75 Jahre danach

Unterschiedliches Erinnern an den Hitler-Stalin-Pakt

Menschen stehen am Donnerstag (23.08.2012) am Freiheitsdenkmal in Riga, Lettland.
In Lettland ist der 23. August noch immer ein wichtiger Gedenktag. © picture alliance / dpa
Moderation: Katja Schlesinger und Frank Meyer  · 22.08.2014
Vor 75 Jahren wurde der Hitler-Stalin-Pakt unterzeichnet. Der Osteuropa-Historiker Stefan Troebst erinnert daran, welche Bedeutung dieses historische Datum bis heute für Polen und die baltischen Staaten hat.
Anlässlich der Gedenkfeier der EU-Justizminister und der lettischen Regierung am Samstag in Riga machte Troebst deutlich, wie unterschiedlich bis heute dieses historische Datum begangen werde. "In den baltischen Republiken und in Polen ist das ein ganz prominentes Datum", sagte er.

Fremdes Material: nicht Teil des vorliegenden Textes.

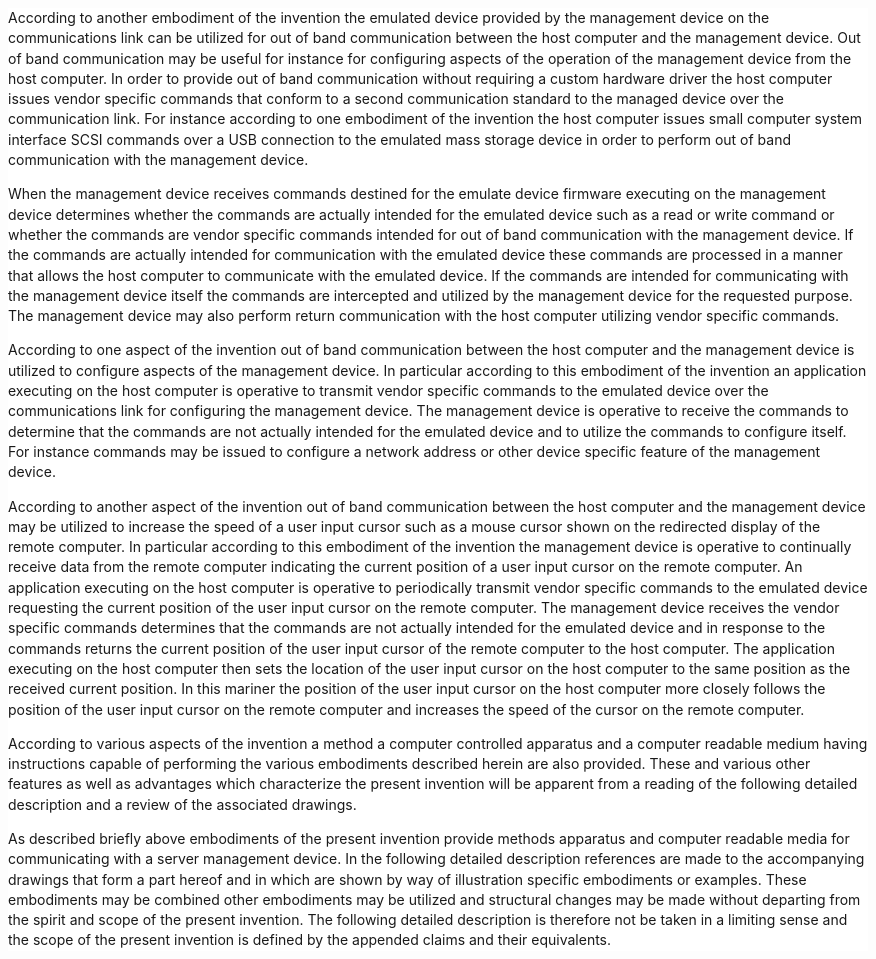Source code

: According to another embodiment of the invention the emulated device provided by the management device on the communications link can be utilized for out of band communication between the host computer and the management device. Out of band communication may be useful for instance for configuring aspects of the operation of the management device from the host computer. In order to provide out of band communication without requiring a custom hardware driver the host computer issues vendor specific commands that conform to a second communication standard to the managed device over the communication link. For instance according to one embodiment of the invention the host computer issues small computer system interface SCSI commands over a USB connection to the emulated mass storage device in order to perform out of band communication with the management device.

When the management device receives commands destined for the emulate device firmware executing on the management device determines whether the commands are actually intended for the emulated device such as a read or write command or whether the commands are vendor specific commands intended for out of band communication with the management device. If the commands are actually intended for communication with the emulated device these commands are processed in a manner that allows the host computer to communicate with the emulated device. If the commands are intended for communicating with the management device itself the commands are intercepted and utilized by the management device for the requested purpose. The management device may also perform return communication with the host computer utilizing vendor specific commands.

According to one aspect of the invention out of band communication between the host computer and the management device is utilized to configure aspects of the management device. In particular according to this embodiment of the invention an application executing on the host computer is operative to transmit vendor specific commands to the emulated device over the communications link for configuring the management device. The management device is operative to receive the commands to determine that the commands are not actually intended for the emulated device and to utilize the commands to configure itself. For instance commands may be issued to configure a network address or other device specific feature of the management device.

According to another aspect of the invention out of band communication between the host computer and the management device may be utilized to increase the speed of a user input cursor such as a mouse cursor shown on the redirected display of the remote computer. In particular according to this embodiment of the invention the management device is operative to continually receive data from the remote computer indicating the current position of a user input cursor on the remote computer. An application executing on the host computer is operative to periodically transmit vendor specific commands to the emulated device requesting the current position of the user input cursor on the remote computer. The management device receives the vendor specific commands determines that the commands are not actually intended for the emulated device and in response to the commands returns the current position of the user input cursor of the remote computer to the host computer. The application executing on the host computer then sets the location of the user input cursor on the host computer to the same position as the received current position. In this mariner the position of the user input cursor on the host computer more closely follows the position of the user input cursor on the remote computer and increases the speed of the cursor on the remote computer.

According to various aspects of the invention a method a computer controlled apparatus and a computer readable medium having instructions capable of performing the various embodiments described herein are also provided. These and various other features as well as advantages which characterize the present invention will be apparent from a reading of the following detailed description and a review of the associated drawings.

As described briefly above embodiments of the present invention provide methods apparatus and computer readable media for communicating with a server management device. In the following detailed description references are made to the accompanying drawings that form a part hereof and in which are shown by way of illustration specific embodiments or examples. These embodiments may be combined other embodiments may be utilized and structural changes may be made without departing from the spirit and scope of the present invention. The following detailed description is therefore not be taken in a limiting sense and the scope of the present invention is defined by the appended claims and their equivalents.

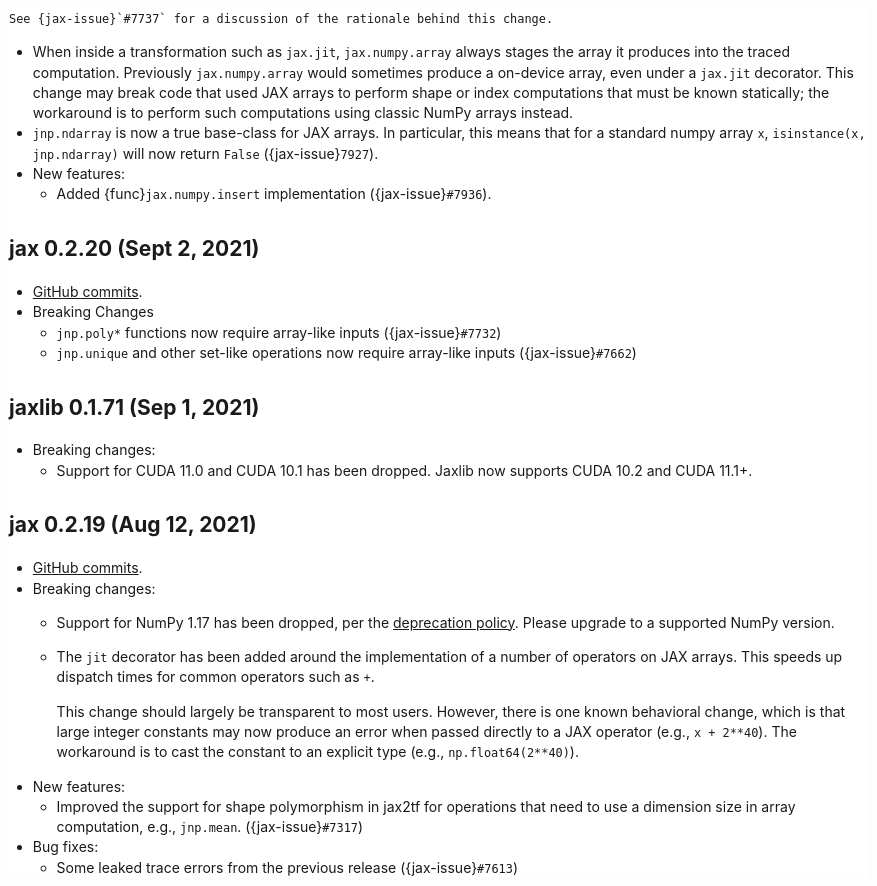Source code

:     See {jax-issue}`#7737` for a discussion of the rationale behind this change.
  * When inside a transformation such as `jax.jit`, `jax.numpy.array` always
    stages the array it produces into the traced computation. Previously
    `jax.numpy.array` would sometimes produce a on-device array, even under
    a `jax.jit` decorator. This change may break code that used JAX arrays to
    perform shape or index computations that must be known statically; the
    workaround is to perform such computations using classic NumPy arrays
    instead.
  * `jnp.ndarray` is now a true base-class for JAX arrays. In particular, this
    means that for a standard numpy array `x`, `isinstance(x, jnp.ndarray)` will
    now return `False` ({jax-issue}`7927`).
* New features:
  * Added {func}`jax.numpy.insert` implementation ({jax-issue}`#7936`).

## jax 0.2.20 (Sept 2, 2021)
* [GitHub
  commits](https://github.com/google/jax/compare/jax-v0.2.19...jax-v0.2.20).
* Breaking Changes
  * `jnp.poly*` functions now require array-like inputs ({jax-issue}`#7732`)
  * `jnp.unique` and other set-like operations now require array-like inputs
    ({jax-issue}`#7662`)

## jaxlib 0.1.71 (Sep 1, 2021)
* Breaking changes:
  * Support for CUDA 11.0 and CUDA 10.1 has been dropped. Jaxlib now supports
    CUDA 10.2 and CUDA 11.1+.

## jax 0.2.19 (Aug 12, 2021)
* [GitHub
  commits](https://github.com/google/jax/compare/jax-v0.2.18...jax-v0.2.19).
* Breaking changes:
  * Support for NumPy 1.17 has been dropped, per the
    [deprecation policy](https://jax.readthedocs.io/en/latest/deprecation.html).
    Please upgrade to a supported NumPy version.
  * The `jit` decorator has been added around the implementation of a number of
    operators on JAX arrays. This speeds up dispatch times for common
    operators such as `+`.

    This change should largely be transparent to most users. However, there is
    one known behavioral change, which is that large integer constants may now
    produce an error when passed directly to a JAX operator
    (e.g., `x + 2**40`). The workaround is to cast the constant to an
    explicit type (e.g., `np.float64(2**40)`).
* New features:
  * Improved the support for shape polymorphism in jax2tf for operations that
    need to use a dimension size in array computation, e.g., `jnp.mean`.
    ({jax-issue}`#7317`)
* Bug fixes:
  * Some leaked trace errors from the previous release ({jax-issue}`#7613`)
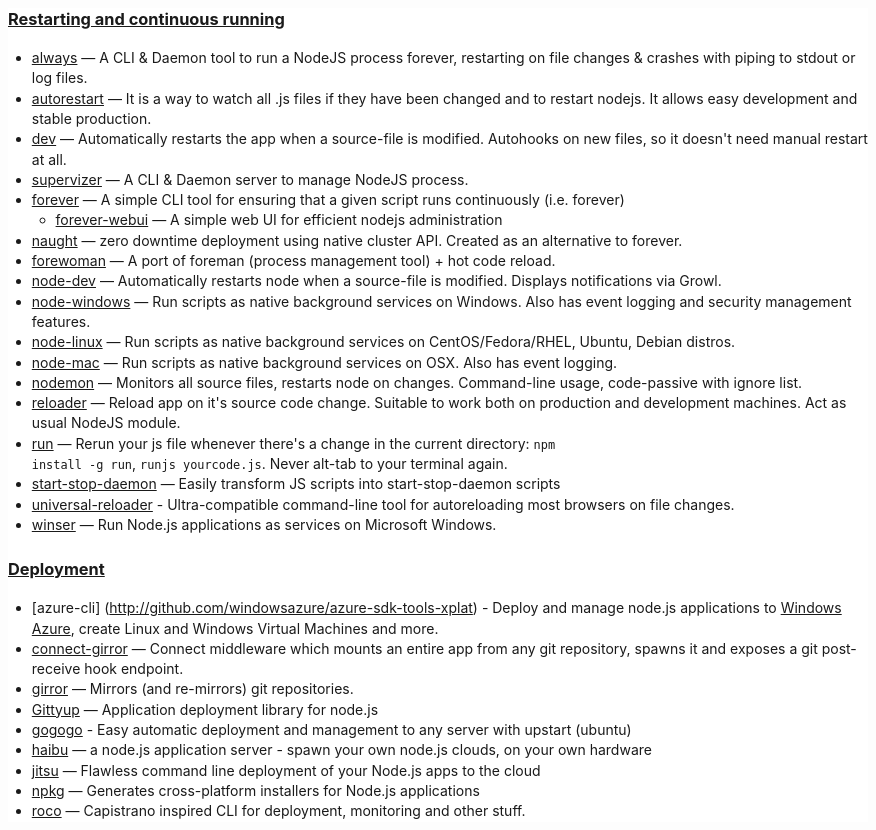 <a name="wiki-restarting"></a>
### [Restarting and continuous running](#restarting)

* [always](https://github.com/edwardhotchkiss/always) — A CLI & Daemon tool to run a NodeJS process forever, restarting on file changes & crashes with piping to stdout or log files.
* [autorestart](https://github.com/shimondoodkin/nodejs-autorestart) — It is a way to watch all .js files if they have been changed and to restart nodejs. It allows easy development and stable production.
* [dev](https://github.com/iliakan/node-dev) — Automatically restarts the app when a source-file is modified. Autohooks on new files, so it doesn't need manual restart at all.
* [supervizer](https://github.com/oOthkOo/supervizer) — A CLI & Daemon server to manage NodeJS process. 
* [forever](http://github.com/nodejitsu/forever) — A simple CLI tool for ensuring that a given script runs continuously (i.e. forever)
  * [forever-webui](https://github.com/FGRibreau/forever-webui) — A simple web UI for efficient nodejs administration
* [naught](https://github.com/indabamusic/naught) — zero downtime deployment using native cluster API. Created as an alternative to forever.
* [forewoman](https://github.com/liangzan/forewoman) — A port of foreman (process management tool) + hot code reload.
* [node-dev](https://github.com/fgnass/node-dev) — Automatically restarts node when a source-file is modified. Displays notifications via Growl.
* [node-windows](https://github.com/coreybutler/node-windows) — Run scripts as native background services on Windows. Also has event logging and security management features.
* [node-linux](https://github.com/coreybutler/node-linux) — Run scripts as native background services on CentOS/Fedora/RHEL, Ubuntu, Debian distros.
* [node-mac](https://github.com/coreybutler/node-mac) — Run scripts as native background services on OSX. Also has event logging.
* [nodemon](https://github.com/remy/nodemon) — Monitors all source files, restarts node on changes. Command-line usage, code-passive with ignore list.
* [reloader](https://github.com/konteck/reloader) — Reload app on it's source code change. Suitable to work both on production and development machines. Act as usual NodeJS module.
* [run](https://github.com/DTrejo/run.js) — Rerun your js file whenever there's a change in the current directory: <code>npm install -g run</code>, <code>runjs yourcode.js</code>. Never alt-tab to your terminal again.
* [start-stop-daemon](https://github.com/jiem/start-stop-daemon) — Easily transform JS scripts into start-stop-daemon scripts
* [universal-reloader](https://github.com/omphalos/universal-reloader) - Ultra-compatible command-line tool for autoreloading most browsers on file changes. 
* [winser](https://github.com/jfromaniello/winser) — Run Node.js applications as services on Microsoft Windows.

<a name="wiki-deployment"></a>
### [Deployment](#deployment)

* [azure-cli] (http://github.com/windowsazure/azure-sdk-tools-xplat) - Deploy and manage node.js applications to [Windows Azure](http://windowsazure.com), create Linux and Windows Virtual Machines and more.
* [connect-girror](https://github.com/eladb/node-connect-girror) — Connect middleware which mounts an entire app from any git repository, spawns it and exposes a git post-receive hook endpoint.
* [girror](https://github.com/eladb/node-girror) — Mirrors (and re-mirrors) git repositories.
* [Gittyup](https://github.com/crcn/gittyup) — Application deployment library for node.js
* [gogogo](https://github.com/idottv/gogogo) - Easy automatic deployment and management to any server with upstart (ubuntu)
* [haibu](https://github.com/nodejitsu/haibu) — a node.js application server - spawn your own node.js clouds, on your own hardware
* [jitsu](https://github.com/nodejitsu/jitsu) — Flawless command line deployment of your Node.js apps to the cloud
* [npkg](https://github.com/wearefractal/npkg) — Generates cross-platform installers for Node.js applications
* [roco](https://github.com/1602/roco) — Capistrano inspired CLI for deployment, monitoring and other stuff.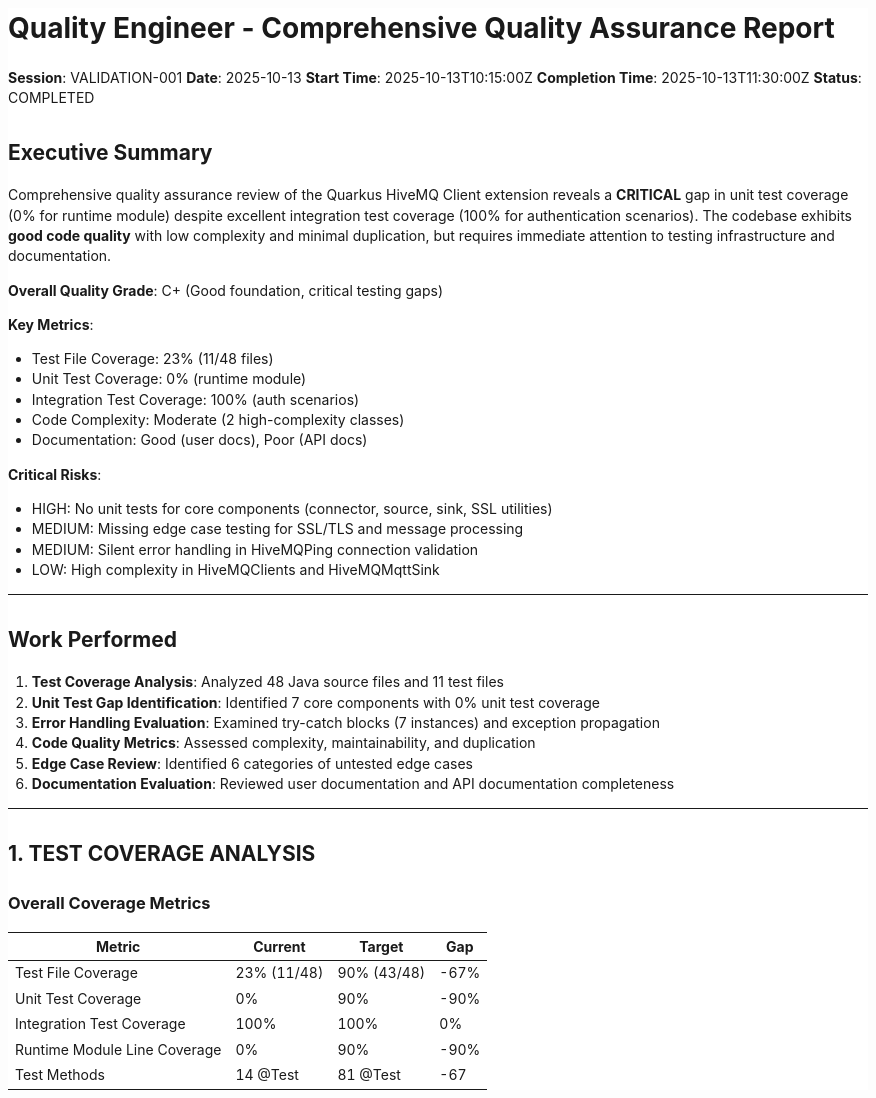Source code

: # Quality Engineer - Comprehensive Quality Assurance Report
**Session**: VALIDATION-001
**Date**: 2025-10-13
**Start Time**: 2025-10-13T10:15:00Z
**Completion Time**: 2025-10-13T11:30:00Z
**Status**: COMPLETED

## Executive Summary

Comprehensive quality assurance review of the Quarkus HiveMQ Client extension reveals a **CRITICAL** gap in unit test coverage (0% for runtime module) despite excellent integration test coverage (100% for authentication scenarios). The codebase exhibits **good code quality** with low complexity and minimal duplication, but requires immediate attention to testing infrastructure and documentation.

**Overall Quality Grade**: C+ (Good foundation, critical testing gaps)

**Key Metrics**:
- Test File Coverage: 23% (11/48 files)
- Unit Test Coverage: 0% (runtime module)
- Integration Test Coverage: 100% (auth scenarios)
- Code Complexity: Moderate (2 high-complexity classes)
- Documentation: Good (user docs), Poor (API docs)

**Critical Risks**:
- HIGH: No unit tests for core components (connector, source, sink, SSL utilities)
- MEDIUM: Missing edge case testing for SSL/TLS and message processing
- MEDIUM: Silent error handling in HiveMQPing connection validation
- LOW: High complexity in HiveMQClients and HiveMQMqttSink

---

## Work Performed

1. **Test Coverage Analysis**: Analyzed 48 Java source files and 11 test files
2. **Unit Test Gap Identification**: Identified 7 core components with 0% unit test coverage
3. **Error Handling Evaluation**: Examined try-catch blocks (7 instances) and exception propagation
4. **Code Quality Metrics**: Assessed complexity, maintainability, and duplication
5. **Edge Case Review**: Identified 6 categories of untested edge cases
6. **Documentation Evaluation**: Reviewed user documentation and API documentation completeness

---

## 1. TEST COVERAGE ANALYSIS

### Overall Coverage Metrics

| Metric | Current | Target | Gap |
|--------|---------|--------|-----|
| Test File Coverage | 23% (11/48) | 90% (43/48) | -67% |
| Unit Test Coverage | 0% | 90% | -90% |
| Integration Test Coverage | 100% | 100% | 0% |
| Runtime Module Line Coverage | 0% | 90% | -90% |
| Test Methods | 14 @Test | 81 @Test | -67 |
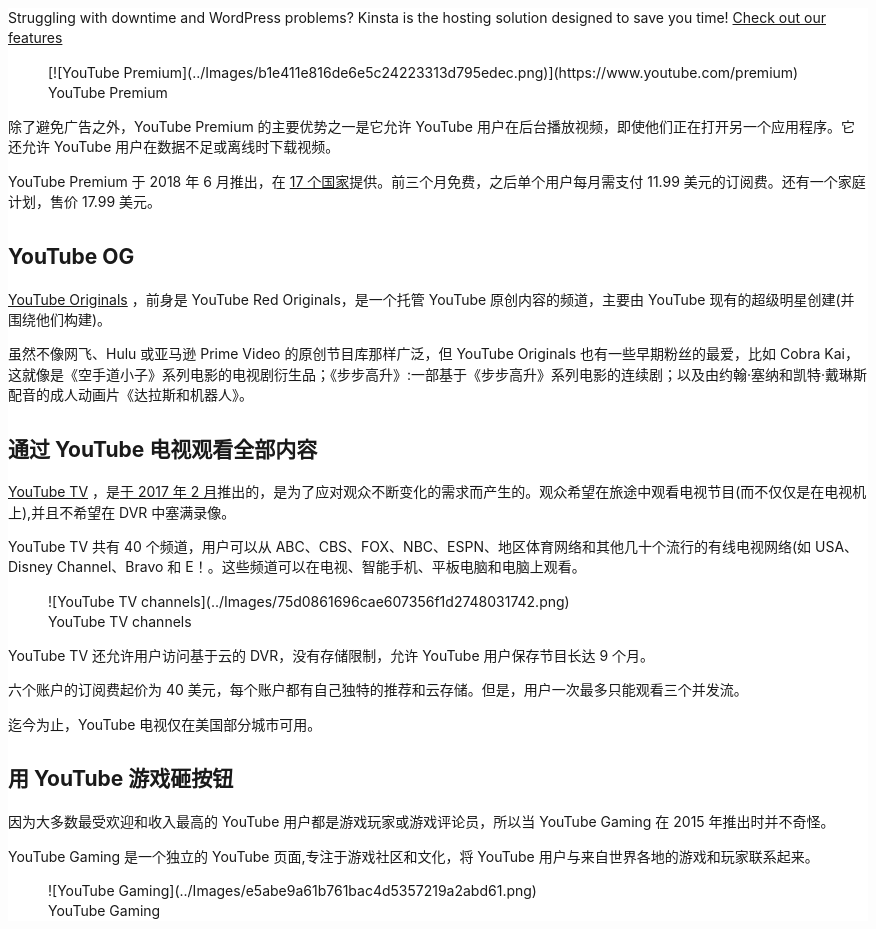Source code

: Struggling with downtime and WordPress problems? Kinsta is the hosting solution designed to save you time! [Check out our features](https://kinsta.com/features/)

<figure id="attachment_39806" aria-describedby="caption-attachment-39806" style="width: 1509px" class="wp-caption aligncenter">[![YouTube Premium](../Images/b1e411e816de6e5c24223313d795edec.png)](https://www.youtube.com/premium)

<figcaption id="caption-attachment-39806" class="wp-caption-text">YouTube Premium</figcaption>

</figure>

除了避免广告之外，YouTube Premium 的主要优势之一是它允许 YouTube 用户在后台播放视频，即使他们正在打开另一个应用程序。它还允许 YouTube 用户在数据不足或离线时下载视频。

YouTube Premium 于 2018 年 6 月推出，在 [17 个国家](https://youtube.googleblog.com/2018/06/youtube-music-and-youtube-premium.html)提供。前三个月免费，之后单个用户每月需支付 11.99 美元的订阅费。还有一个家庭计划，售价 17.99 美元。

## YouTube OG

[YouTube Originals](https://www.youtube.com/channel/UCqVDpXKLmKeBU_yyt_QkItQ/about) ，前身是 YouTube Red Originals，是一个托管 YouTube 原创内容的频道，主要由 YouTube 现有的超级明星创建(并围绕他们构建)。

虽然不像网飞、Hulu 或亚马逊 Prime Video 的原创节目库那样广泛，但 YouTube Originals 也有一些早期粉丝的最爱，比如 Cobra Kai，这就像是《空手道小子》系列电影的电视剧衍生品；《步步高升》:一部基于《步步高升》系列电影的连续剧；以及由约翰·塞纳和凯特·戴琳斯配音的成人动画片《达拉斯和机器人》。

<kinsta-video src="https://www.youtube.com/watch?v=CJbqhVWj1xg"></kinsta-video>

## 通过 YouTube 电视观看全部内容

[YouTube TV](https://tv.youtube.com/) ，是[于 2017 年 2 月](https://youtube.googleblog.com/2017/02/finally-live-tv-made-for-you.html)推出的，是为了应对观众不断变化的需求而产生的。观众希望在旅途中观看电视节目(而不仅仅是在电视机上),并且不希望在 DVR 中塞满录像。

YouTube TV 共有 40 个频道，用户可以从 ABC、CBS、FOX、NBC、ESPN、地区体育网络和其他几十个流行的有线电视网络(如 USA、Disney Channel、Bravo 和 E！。这些频道可以在电视、智能手机、平板电脑和电脑上观看。

<figure id="attachment_30933" aria-describedby="caption-attachment-30933" style="width: 1600px" class="wp-caption aligncenter">![YouTube TV channels](../Images/75d0861696cae607356f1d2748031742.png)

<figcaption id="caption-attachment-30933" class="wp-caption-text">YouTube TV channels</figcaption>

</figure>

YouTube TV 还允许用户访问基于云的 DVR，没有存储限制，允许 YouTube 用户保存节目长达 9 个月。

六个账户的订阅费起价为 40 美元，每个账户都有自己独特的推荐和云存储。但是，用户一次最多只能观看三个并发流。

迄今为止，YouTube 电视仅在美国部分城市可用。

## 用 YouTube 游戏砸按钮

因为大多数最受欢迎和收入最高的 YouTube 用户都是游戏玩家或游戏评论员，所以当 YouTube Gaming 在 2015 年推出时并不奇怪。

YouTube Gaming 是一个独立的 YouTube 页面,专注于游戏社区和文化，将 YouTube 用户与来自世界各地的游戏和玩家联系起来。

<figure id="attachment_39809" aria-describedby="caption-attachment-39809" style="width: 1581px" class="wp-caption aligncenter">![YouTube Gaming](../Images/e5abe9a61b761bac4d5357219a2abd61.png)

<figcaption id="caption-attachment-39809" class="wp-caption-text">YouTube Gaming</figcaption>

In Deutschland und in Russland werde der Gedenktag dagegen nur am Rande bemerkt. Deshalb handele es sich bei dem 2009 proklamierten Gedenktag für die Opfer des Nationalsozialismus und Stalinismus um einen " geschichtspolitische Minimalkonsens der osterweiterten EU". Der Konsens besage: "Totalitarismus ist schlecht." In den baltischen Staaten Lettland, Litauen und Estland, aber auch in Polen werde deshalb bis heute jede Entwicklung zwischen Deutschland und Russland argwöhnisch beobachtet.
In Russland bis heute ein heikles Thema
Schon zu sowjetischer Zeit habe das Datum im Baltikum eine zentrale Rolle gespielt. Zum Jahrestag 1989 bildete sich eine baltische Menschenkette von Tallin, nach Riga und Vilnius. "Das Signal war, die territorialen Ergebnisse des Hitler-Stalin-Paktes müssen revidiert werden", sagte Troebst. Während dies im Baltikum geschehen sei, gehöre der Ostteil Polens heute weiter zu den sowjetischen Nachfolgestaaten Belarus und Ukraine.
Troebst erinnerte auch daran, dass in der UdSSR bis 1989 die Existenz des geheimen Zusatzprotokolls zum deutsch-sowjetischen Nichtangriffspakt, das die territoriale Teilung Ostmitteleuropas geregelt hatte, offiziell bestritten wurde. In Russland sei der Pakt bis heute ein heikles Thema geblieben: "Morgen wird in Moskau keine Gedenkfeier stattfinden", sagte Troebst. Die russischen Historiker verträten heute überwiegend die Sicht, dass der Pakt ein kluger Schachzug Stalins gewesen sei, um Zeit zu gewinnen, sich auf den deutschen Angriff auf die SU vorzubereiten.
Grundlage für den Einmarsch in Polen
Am 23. August 1939 hatten der deutsche Außenminister Joachim von Ribbentrop und sein sowjetischer Amtskollege Wjatscheslaw Molotow den deutsch-sowjetischen Nichtangriffspakt unterzeichnet. Er garantierte dem Deutschen Reich die sowjetische Neutralität und ermöglichte am 1. September 1939 den deutschen Einmarsch in Polen und die folgende Teilung des Landes.